In these circumstances, we may not justly disregard the interest or the right of the plaintiffs, not only provided by Pa. R. C. P. No. 218, but by the established practice of trial courts in this State, to have their cause tried even in the absence of the defendant and her attorney. Neckes v. Pocono Mountain Water Supply Company, 203 Pa. 13.

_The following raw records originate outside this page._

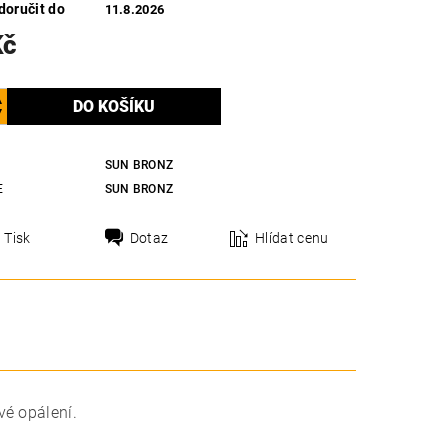
oručit do
11.8.2026
Kč
SUN BRONZ
E
SUN BRONZ
Tisk
Dotaz
Hlídat cenu
vé opálení.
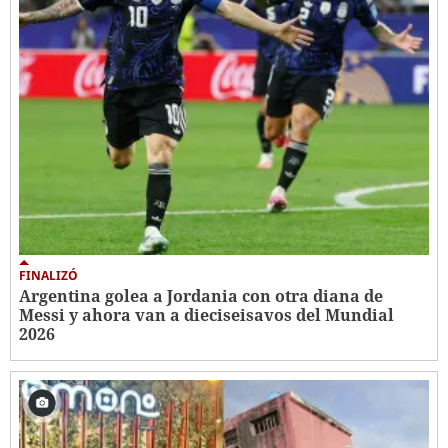
FINALIZÓ
Argentina golea a Jordania con otra diana de
Messi y ahora van a dieciseisavos del Mundial
2026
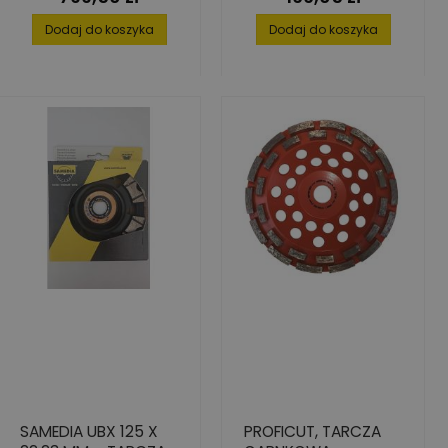
PREMIUM 125X22,2 7
SEG.
Dodaj do koszyka
Dodaj do koszyka
SAMEDIA UBX 125 X
PROFICUT, TARCZA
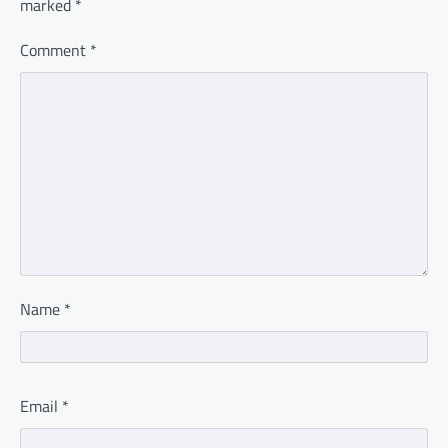
marked
*
Comment
*
Name
*
Email
*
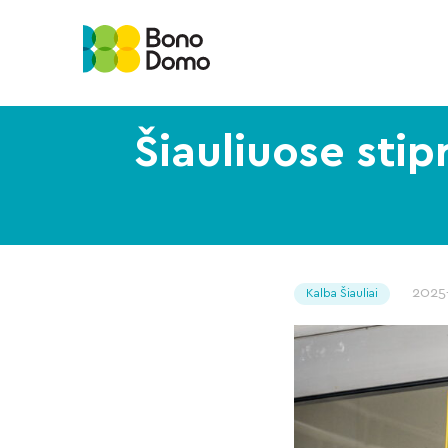
Šiauliuose sti
2025
Kalba Šiauliai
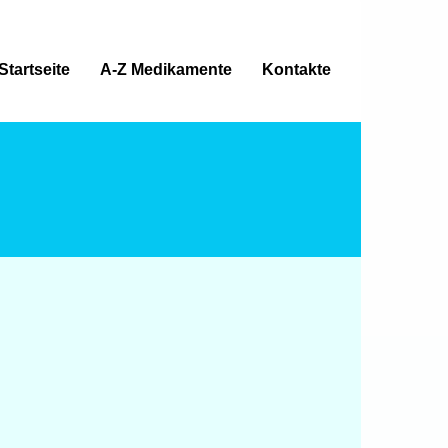
Startseite
A-Z Medikamente
Kontakte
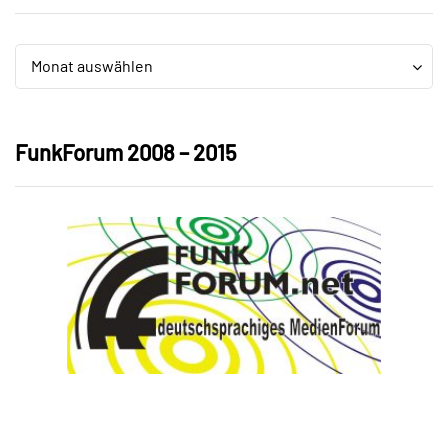
Archiv
Archiv
Monat auswählen
FunkForum 2008 – 2015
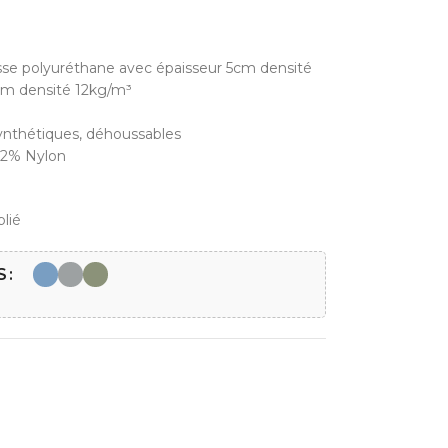
e polyuréthane avec épaisseur 5cm densité
cm densité 12kg/m³
synthétiques, déhoussables
12% Nylon
lié
S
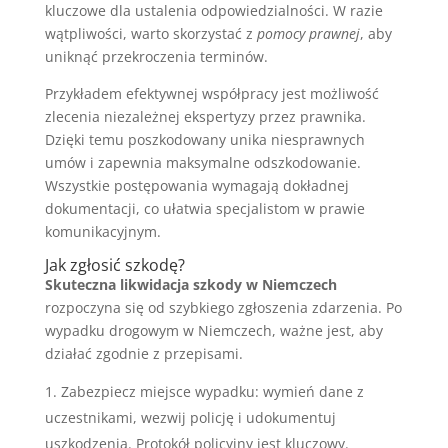
kluczowe dla ustalenia odpowiedzialności. W razie
wątpliwości, warto skorzystać z
pomocy prawnej
, aby
uniknąć przekroczenia terminów.
Przykładem efektywnej współpracy jest możliwość
zlecenia niezależnej ekspertyzy przez prawnika.
Dzięki temu poszkodowany unika niesprawnych
umów i zapewnia maksymalne odszkodowanie.
Wszystkie postępowania wymagają dokładnej
dokumentacji, co ułatwia specjalistom w prawie
komunikacyjnym.
Jak zgłosić szkodę?
Skuteczna likwidacja szkody w Niemczech
rozpoczyna się od szybkiego zgłoszenia zdarzenia. Po
wypadku drogowym w Niemczech, ważne jest, aby
działać zgodnie z przepisami.
Zabezpiecz miejsce wypadku: wymień dane z
uczestnikami, wezwij policję i udokumentuj
uszkodzenia. Protokół policyjny jest kluczowy.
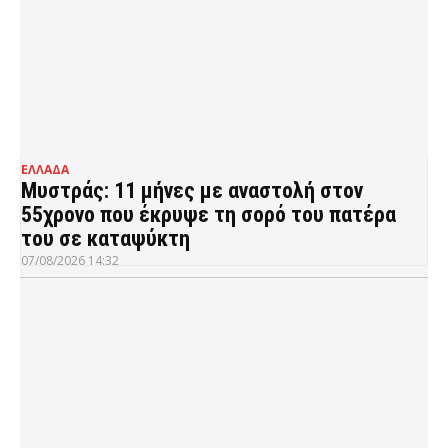
ΕΛΛΑΔΑ
Μυστράς: 11 μήνες με αναστολή στον
55χρονο που έκρυψε τη σορό του πατέρα
του σε καταψύκτη
07/08/2026 14:32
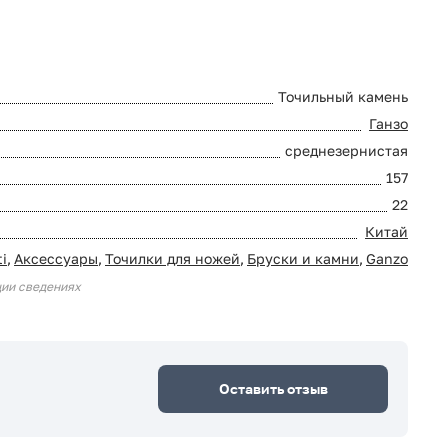
Точильный камень
Ганзо
среднезернистая
157
22
Китай
i
,
Аксессуары
,
Точилки для ножей
,
Бруски и камни
,
Ganzo
ции сведениях
Оставить отзыв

Finally, were we somewhat more favorably moved by the defendant's contentions, we could not conclude that a just and equitable course requires a new trial, because, after a careful consideration of the whole record in this Court, we are of opinion that the defendant has no meritorious defense. We need not elaborate, but merely repeat that very evidently the defendant's attorney concedes that the defendant has no defense on the merits of the plaintiffs' cause of action, and he has advanced none.
A new trial is refused. Motion therefor dismissed.
Defendant appealed.
Howard S. Okie, with him James T. Carey, for appellant.
W. Edward Greenwood, with him Gawthrop Gawthrop, for appellees.
Argued January 8, 1946.
The order of the Court below is affirmed on the opinion of Judge HARVEY.